Desgrange è il giornalista che inventò il Tour: “Noi offriamo la possibilità a dei barbagianni in bicicletta di diventare dei titani”
La parte iniziale del percorso attraversava il dipartimento degli Hautes Pyrenees e lungo quei primi 139 chilometri erano inseriti in successione il Col de Peyresourde, il Col d’Aspin, la scalata ai 2.122 metri del Col du Tourmalet e poi il Col d’Aubisque. Nessuno dei partenti riusciva lontanamente a immaginare cosa aspettarsi da quella giornata e ciò accadeva perché nessuno aveva mai osato pensare che degli uomini in bicicletta potessero affrontare un’impresa simile e salire su montagne così alte. Infatti si trattava di una follia nata da un piccolo inganno. In primavera Alphonse Steines aveva perlustrato il percorso per essere abbastanza sicuro che, nonostante l’incontenibile fascino desgrangiano dell’epopea, i corridori non rischiassero l’osso del collo. La cosa importante era verificare le possibilità di transito sul Col du Tourmalet, perché i contadini di Saint Marie de Campan, all’inizio dell’ascesa, sostenevano che neppure in luglio fosse possibile salirlo e proseguire dall’altra parte. Steines iniziò a percorrere il colle sulla sua Mercedes con autista, ma a cinque chilometri dal valico una tormenta di neve impedì loro di proseguire. Il giornalista uscì dalla vettura e continuò a piedi con la neve che gli arrivava sino al ginocchio. Per la pericolosità stava per desistere, ma incontrò un pastore che volentieri l’accompagnò sino al valico. Il vento e la neve offuscavano la vista e salendo non si vedeva più un accidente all’infuori di una distesa bianca, ma il capraio a un certo punto si arrestò e disse: “Ecco, il passaggio è proprio qui. Da qui in poi si scende”. Steines si fidò ciecamente. Tornò tra mille difficoltà all’automobile e poi dall’albergo di Bareges dove alloggiava. Lì, alle tre di mattina, telegrafò a Desgrange: “Ho superato il Tourmalet – STOP – La strada è molto buona – STOP – Perfettamente praticabile – STOP – Firmato Steines”. Fu questo dispaccio telegrafico che rese possibile l’inizio della grande metafora dei “corridori che sfiorano il cielo pedalando sopra i loro cavalli d’acciaio” che ancora oggi viene perpetuato adoperando parole differenti.
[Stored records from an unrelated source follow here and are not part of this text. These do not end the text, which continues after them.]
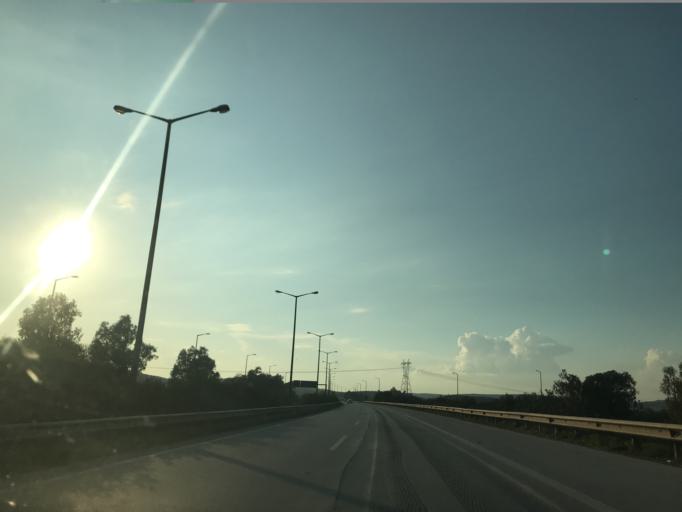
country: TR
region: Osmaniye
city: Toprakkale
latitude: 36.9752
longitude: 36.0179
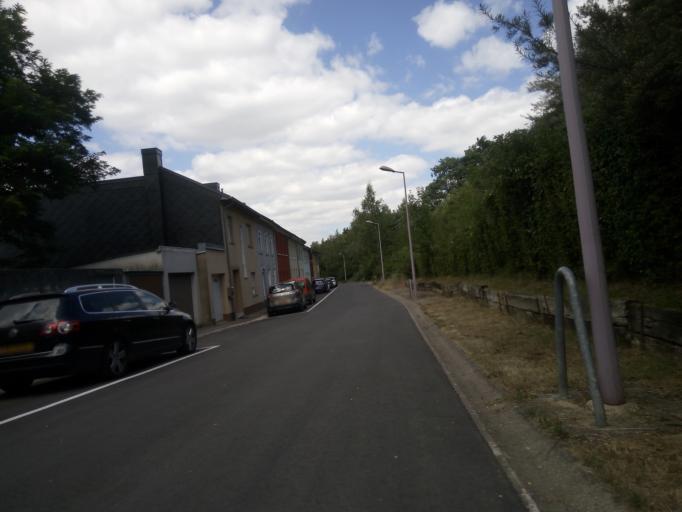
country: LU
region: Luxembourg
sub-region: Canton d'Esch-sur-Alzette
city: Petange
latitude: 49.5558
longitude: 5.8851
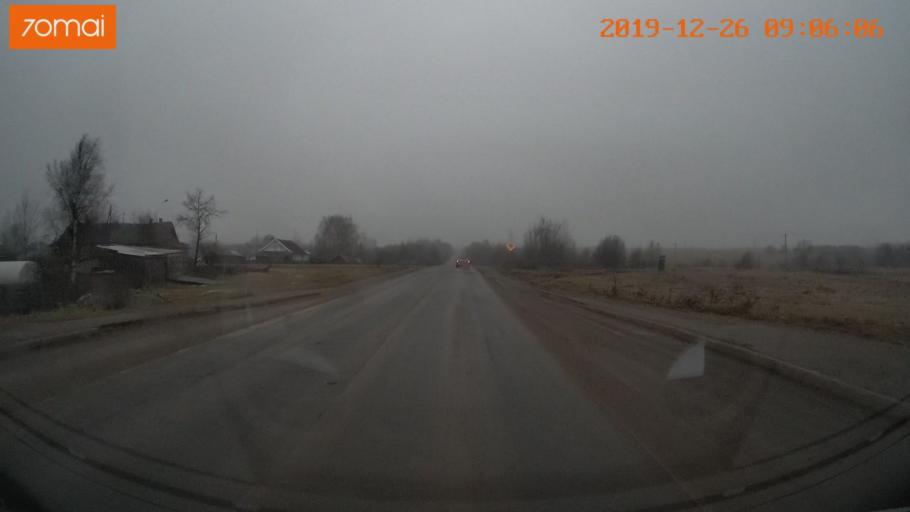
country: RU
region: Vologda
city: Gryazovets
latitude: 58.8325
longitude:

L’inserimento dei Pirenei nel Tour del 1910 fu una follia nata da un piccolo inganno: un sopralluogo guidato da un pastore
Alle tre e mezza del mattino, abbassata la bandiera, i cinquantanove pedalatori presero subito a salire il Col de Peyresourde, aiutati dal lume a carburo legato sul manubrio, così da vedere gli ostacoli sulla strada e non scivolare durante la salita oppure, con molte più probabilità, durante la discesa, dentro il precipizio. Scalarono tutti i colli su “dei sentieri a strapiombo sui burroni, affrontabili solo dalle capre” e arrivarono a Bayonne quattordici ore dopo. In quelle quattordici ore si poté vedere di tutto: atleti che si rifugiavano nelle locande e che non volevano più uscire, altri che, devastati dallo sforzo, rimanevano seduti su un masso per molto tempo, finché qualcuno non li scuoteva dal profondo torpore provocato dalla fatica. Tuttavia anche l’udito reclamò la sua parte e tra tutti gli spaventosi improperi che traboccarono lungo la strada rimasero indelebili quelli lanciati da Octave Lapize (l’uomo che vinse la tappa e il Tour de France 1910) all’indirizzo d’uno degli ispettori di corsa quando valicò l’Aubisque: “Siete solo dei criminali! Ditelo a Degranges. Siete dei criminali! Non si può chiedere a degli uomini di fare uno sforzo simile!”. Intanto il cuore di Henri Desgrange si gonfiava d’orgoglio mentre riceveva i dispacci telegrafici che provenivano dal cuore dei Pirenei e raccontò la giornata usando termini mirabolanti, che avevano anche a che fare cogli eroi dell’Iliade, facendo divampare una volta per tutte il fuoco eterno dei “giganti della strada” e dei “corridori che sfiorano il cielo pedalando sopra i loro cavalli d’acciaio”.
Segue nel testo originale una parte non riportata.